Working with Apache Arrow
What is Apache Arrow?
Apache Arrow is a columnar in-memory data format designed for efficient analytics. It enables zero-copy data sharing between systems and languages.
DataFusion uses Arrow as its native data format — all query results are returned as Arrow data structures.
Columnar vs Row-based
Traditional databases return data row by row. Arrow stores data column by column — all values of a single column are stored contiguously in memory. This layout is optimized for analytical queries that scan and aggregate columns.

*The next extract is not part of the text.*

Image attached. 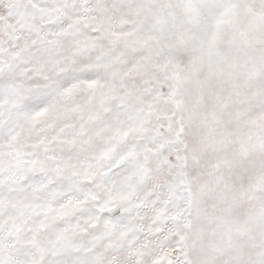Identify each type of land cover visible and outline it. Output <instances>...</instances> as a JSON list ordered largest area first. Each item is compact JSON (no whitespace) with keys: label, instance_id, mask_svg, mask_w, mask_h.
<instances>
[{"label":"snow or ice","instance_id":"6c2138e0","mask_svg":"<svg viewBox=\"0 0 264 264\" xmlns=\"http://www.w3.org/2000/svg\"><path fill=\"white\" fill-rule=\"evenodd\" d=\"M0 264H264V0H0Z\"/></svg>","mask_w":264,"mask_h":264}]
</instances>
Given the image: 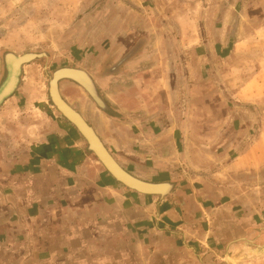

When you execute a query with DataFusionSharp, you don't get row objects. Instead, you get typed column arrays where each column is a separate array of values:
Row-based:
┌───────┬─────┐
│ Alice │ 100 │
│ Bob │ 250 │
│ Carol │ 75 │
└───────┴─────┘
Columnar (Arrow):
names: ["Alice", "Bob", "Carol"]
amounts: [100, 250, 75]
RecordBatch
A RecordBatch is Arrow's unit of data — a group of rows stored in columnar form. Each batch has:
- A Schema describing column names and types
- A set of typed column arrays, one per column
Query results may arrive as multiple batches. Use CollectAsync() to get all batches at once, or ExecuteStreamAsync() to process them as a stream:
// All at once
using var result = await df.CollectAsync();
foreach (var batch in result.Batches)
{
// process batch
}
// Streaming
await using var stream = await df.ExecuteStreamAsync();
await foreach (var batch in stream)
{
// process batch
}
Why You Need to Cast
batch.Column() returns IArrowArray — a generic interface. To read actual values, you cast to the concrete array type:
var ids = (Int64Array)batch.Column("id");
long? firstId = ids.GetValue(0);
The cast is necessary because Arrow arrays are strongly typed at the storage level, but the RecordBatch API returns the common interface. Without casting, you can't access typed values.